**Explore the material**
A - According to the passage on knowledge as a structure below, what third proposal does the section add?
B - For each statement, say whether it agrees with the passage on knowledge as a structure below. Answer yes or no and quote the deciding words. (i) The passage holds that knowledge can be considered apart from the communication processes through which it is exchanged. (ii) The passage calls its example about feeling heat on the skin simplistic. (iii) The passage treats knowledge as a structure that can be broken up into complementary layers.
C - Write a continuation of the passage on knowledge as a structure below, starting where it stops.
:: Text shown ::
3. Knowledge as a Structure
What comes out of the previous section is that (i) knowledge is closely
dependent on the cognitive abilities of the actors who hold it and (ii) knowledge cannot be considered separately from the communication processes
through which it is exchanged. A third proposal can be added, and this section
will be devoted to explaining it: knowledge demands knowledge in order to
be acquired and exchanged. This leads us to understanding knowledge as a
structure, which can be broken up into complementary layers.12 A basic
stimulus (I feel heat on my skin) will only be valuable if it goes along with
the knowledge of how to use it (I will put on some light clothes), how to
exchange it (I can tell to others that the sun is shining) and how to manage
it (I should suggest to my friends that we should go to the beach before it
becomes too crowded). The example is simplistic, but is sufficient to raise
the questions we want to focus on: how is knowledge stored and how does
it trigger actions, what part of knowledge has to be codified, and where
will knowledge be diffused? To provide some answers, we propose to consider
12 At this point, in line what was expressed by Machlup, Saviotti (1998) summarized some of the main
features of knowledge: Knowledge establishes generalizations and correlations between variables.
:::
:: Supplied entries ::
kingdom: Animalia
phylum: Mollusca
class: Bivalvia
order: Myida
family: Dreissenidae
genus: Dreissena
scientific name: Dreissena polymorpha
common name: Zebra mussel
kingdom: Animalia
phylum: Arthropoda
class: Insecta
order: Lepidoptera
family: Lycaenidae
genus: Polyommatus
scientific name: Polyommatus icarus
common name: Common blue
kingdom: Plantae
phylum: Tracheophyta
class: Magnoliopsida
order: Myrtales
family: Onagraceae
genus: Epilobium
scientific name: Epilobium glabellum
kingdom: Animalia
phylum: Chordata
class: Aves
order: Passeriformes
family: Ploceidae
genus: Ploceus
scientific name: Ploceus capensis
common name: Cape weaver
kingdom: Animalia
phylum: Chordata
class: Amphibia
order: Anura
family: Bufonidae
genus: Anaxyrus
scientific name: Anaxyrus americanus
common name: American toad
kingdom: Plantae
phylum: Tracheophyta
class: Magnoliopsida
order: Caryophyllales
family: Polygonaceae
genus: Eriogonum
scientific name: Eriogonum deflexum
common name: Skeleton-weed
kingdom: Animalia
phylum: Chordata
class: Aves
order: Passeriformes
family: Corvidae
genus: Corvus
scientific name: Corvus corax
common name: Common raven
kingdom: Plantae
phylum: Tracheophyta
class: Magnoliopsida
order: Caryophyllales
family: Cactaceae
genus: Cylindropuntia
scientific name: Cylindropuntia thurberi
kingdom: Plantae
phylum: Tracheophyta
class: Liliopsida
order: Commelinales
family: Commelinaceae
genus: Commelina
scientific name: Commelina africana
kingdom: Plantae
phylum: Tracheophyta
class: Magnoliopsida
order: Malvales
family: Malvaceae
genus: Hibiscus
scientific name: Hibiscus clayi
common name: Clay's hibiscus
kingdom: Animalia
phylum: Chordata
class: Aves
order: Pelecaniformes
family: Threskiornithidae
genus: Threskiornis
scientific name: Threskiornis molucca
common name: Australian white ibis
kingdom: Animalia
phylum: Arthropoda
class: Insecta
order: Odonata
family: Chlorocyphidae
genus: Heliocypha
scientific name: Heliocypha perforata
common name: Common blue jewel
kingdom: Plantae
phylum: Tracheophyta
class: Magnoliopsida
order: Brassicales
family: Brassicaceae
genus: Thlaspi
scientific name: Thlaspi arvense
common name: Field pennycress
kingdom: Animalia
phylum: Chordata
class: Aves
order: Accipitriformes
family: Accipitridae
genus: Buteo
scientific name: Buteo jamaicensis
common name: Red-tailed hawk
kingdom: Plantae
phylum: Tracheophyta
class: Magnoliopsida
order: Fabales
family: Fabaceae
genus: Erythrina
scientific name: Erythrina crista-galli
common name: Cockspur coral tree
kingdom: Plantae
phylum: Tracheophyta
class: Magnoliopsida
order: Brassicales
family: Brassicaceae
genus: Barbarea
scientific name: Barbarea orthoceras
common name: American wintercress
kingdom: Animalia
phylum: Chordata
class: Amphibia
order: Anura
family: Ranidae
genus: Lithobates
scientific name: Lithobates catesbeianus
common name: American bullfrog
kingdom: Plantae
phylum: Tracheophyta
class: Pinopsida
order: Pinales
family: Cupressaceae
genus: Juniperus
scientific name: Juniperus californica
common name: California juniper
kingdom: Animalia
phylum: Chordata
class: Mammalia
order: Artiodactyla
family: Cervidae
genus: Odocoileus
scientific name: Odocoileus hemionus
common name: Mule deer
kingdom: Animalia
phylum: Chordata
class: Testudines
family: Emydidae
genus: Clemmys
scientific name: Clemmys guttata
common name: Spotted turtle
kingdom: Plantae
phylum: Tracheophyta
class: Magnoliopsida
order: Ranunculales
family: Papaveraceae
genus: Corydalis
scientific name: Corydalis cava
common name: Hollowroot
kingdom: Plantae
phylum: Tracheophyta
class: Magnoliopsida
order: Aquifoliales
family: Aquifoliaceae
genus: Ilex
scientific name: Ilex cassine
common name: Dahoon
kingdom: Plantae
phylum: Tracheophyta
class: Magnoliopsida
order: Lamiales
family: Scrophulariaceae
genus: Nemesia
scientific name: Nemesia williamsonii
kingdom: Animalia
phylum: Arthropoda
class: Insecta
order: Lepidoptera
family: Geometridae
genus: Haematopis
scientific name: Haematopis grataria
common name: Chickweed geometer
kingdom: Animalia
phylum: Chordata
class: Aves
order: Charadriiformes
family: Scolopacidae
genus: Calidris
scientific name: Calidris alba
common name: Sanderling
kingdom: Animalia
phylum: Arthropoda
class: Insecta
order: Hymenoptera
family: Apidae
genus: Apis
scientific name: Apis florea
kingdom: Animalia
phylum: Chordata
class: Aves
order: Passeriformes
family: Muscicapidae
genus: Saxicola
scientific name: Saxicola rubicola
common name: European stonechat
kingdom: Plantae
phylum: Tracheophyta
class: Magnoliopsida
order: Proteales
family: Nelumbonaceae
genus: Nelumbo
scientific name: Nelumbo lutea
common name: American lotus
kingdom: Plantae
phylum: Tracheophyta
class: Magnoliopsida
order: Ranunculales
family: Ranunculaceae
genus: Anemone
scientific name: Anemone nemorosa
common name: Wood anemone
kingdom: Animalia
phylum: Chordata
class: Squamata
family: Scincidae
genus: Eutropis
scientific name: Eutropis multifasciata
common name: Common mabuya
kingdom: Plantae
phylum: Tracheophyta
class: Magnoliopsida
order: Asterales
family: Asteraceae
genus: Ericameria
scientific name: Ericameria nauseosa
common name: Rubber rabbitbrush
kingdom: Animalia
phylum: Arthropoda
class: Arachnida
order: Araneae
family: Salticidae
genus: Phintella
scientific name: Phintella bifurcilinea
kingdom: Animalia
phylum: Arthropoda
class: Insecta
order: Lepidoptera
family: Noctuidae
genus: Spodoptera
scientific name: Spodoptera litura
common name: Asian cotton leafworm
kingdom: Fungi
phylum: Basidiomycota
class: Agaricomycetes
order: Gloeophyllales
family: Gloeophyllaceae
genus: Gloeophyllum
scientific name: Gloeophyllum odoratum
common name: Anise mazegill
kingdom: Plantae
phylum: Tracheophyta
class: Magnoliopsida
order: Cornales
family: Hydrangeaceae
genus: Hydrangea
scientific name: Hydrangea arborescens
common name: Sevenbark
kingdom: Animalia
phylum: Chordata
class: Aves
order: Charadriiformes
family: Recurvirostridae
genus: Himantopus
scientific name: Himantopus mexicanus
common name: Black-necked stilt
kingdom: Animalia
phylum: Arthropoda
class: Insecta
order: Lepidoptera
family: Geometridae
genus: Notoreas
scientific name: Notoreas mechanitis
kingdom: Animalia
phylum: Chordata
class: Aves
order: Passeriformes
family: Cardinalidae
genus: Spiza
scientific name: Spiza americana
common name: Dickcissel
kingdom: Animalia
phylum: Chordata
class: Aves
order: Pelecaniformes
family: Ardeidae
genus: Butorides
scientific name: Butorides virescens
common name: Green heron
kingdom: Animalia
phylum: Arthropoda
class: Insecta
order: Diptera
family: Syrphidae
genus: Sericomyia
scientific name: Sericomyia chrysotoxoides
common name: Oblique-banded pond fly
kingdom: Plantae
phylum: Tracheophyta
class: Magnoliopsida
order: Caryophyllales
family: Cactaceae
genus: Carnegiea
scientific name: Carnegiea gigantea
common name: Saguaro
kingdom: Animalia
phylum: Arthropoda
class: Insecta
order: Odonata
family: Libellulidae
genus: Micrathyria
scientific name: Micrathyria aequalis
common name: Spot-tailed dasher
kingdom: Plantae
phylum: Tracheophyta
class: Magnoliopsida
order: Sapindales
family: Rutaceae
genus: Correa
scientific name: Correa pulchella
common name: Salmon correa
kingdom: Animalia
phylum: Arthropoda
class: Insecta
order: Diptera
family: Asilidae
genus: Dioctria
:::
**Responses**
A - It adds that knowledge demands knowledge in order to be acquired and exchanged.

B -
(i) No: "knowledge cannot be considered separately from the communication processes through which it is exchanged."
(ii) Yes: "The example is simplistic, but is sufficient to raise the questions we want to focus on"
(iii) Yes: "understanding knowledge as a structure, which can be broken up into complementary layers"

C -
Knowledge is therefore a correlational structure. The extent to such correlation is not infinite. Each piece
of knowledge (e.g. a theory) establishes correlations over some variables and over particular ranges of their
values. As a consequence, knowledge has a local character . . . The degree of such local character can be
measured by the span of a given piece of knowledge, that is, by the number of variables and by the
amplitude of the range over which correlation is provided. General theories will have a greater span than
a very specific piece of applied knowledge . . . Particular pieces of information can be understood only in
the context of a given type of knowledge. New knowledge, for example relative to radical innovation,
creates new information. However, this information can only be understood and used by those who possess
the new knowledge. In other words, knowledge has also a retrieval/interpretative function. In summary,
knowledge is a correlational and a retrieval/interpretative structure, and it has a local character.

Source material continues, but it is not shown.